Surprise ! On ne parlera pas d’environnement [de l’élève] ! Sauf à y passer plus de temps (on nous nous avait pourtant juré que nous ne devions pas dépasser nos 25h de travail ! Il faut s’y habituer, « les promesses ne valent que pour ceux qui les entendent »). Je me trompe certainement, mais il me semble qu’une bonne partie de mon temps est consacré à placer les enfants en situation d’apprendre tant leur environnement familial est compliqué, tant l’environnement de la classe est difficile à supporter, etc…..

Les fonctions cognitives limitées à l’attention, la mémorisation et l’exécution.
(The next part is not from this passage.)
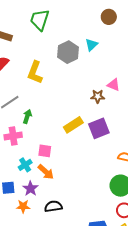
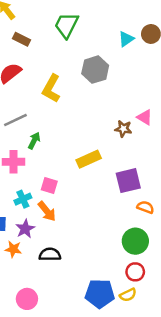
cyan triangle: (91, 45) -> (126, 39), moved
purple square: (99, 128) -> (128, 181), moved

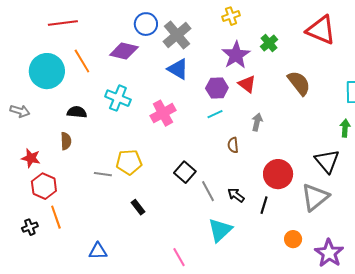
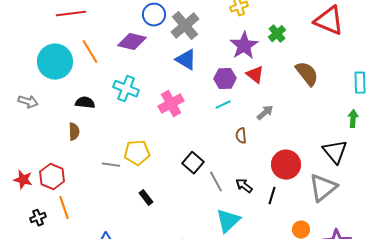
gray arrow: (257, 122) -> (265, 113), turned 36
red star: (31, 158) -> (23, 180), moved

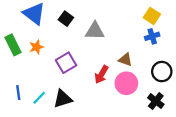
Nous ne sommes plus dans l’accompagnement, mais dans le diagnostic ! (Cf plus haut, est-ce la nouvelle fonction de l’AESH ?)

Je veux ici souligner avec force que cette formation, nous l’avions en partie acquise, grâce à l’investissement des instituteurs et institutrices avec qui nous échangions au quotidien. Elle a le mérite d’étoffer, de synthétiser, avec une grille d’observation simple. Bon nombre d’astuces étaient déjà mises en place. (bon sens et expérience sont de très bons amis). Mais, sur quoi va-t-elle déboucher ? Je ne suis pas persuadé que le bien-être des élèves en soit l’unique moteur.

Conclusion : Les élèves en situation de handicap méritent mieux qu’un personnel précarisé ! Alors… redéfinition de notre fonction accompagnée d’une modification de contrat nous liant ? Et n’allez pas me dire que ce n’est pas de votre responsabilité, la responsabilité est engagée par l’absence de soutien fort et marqué.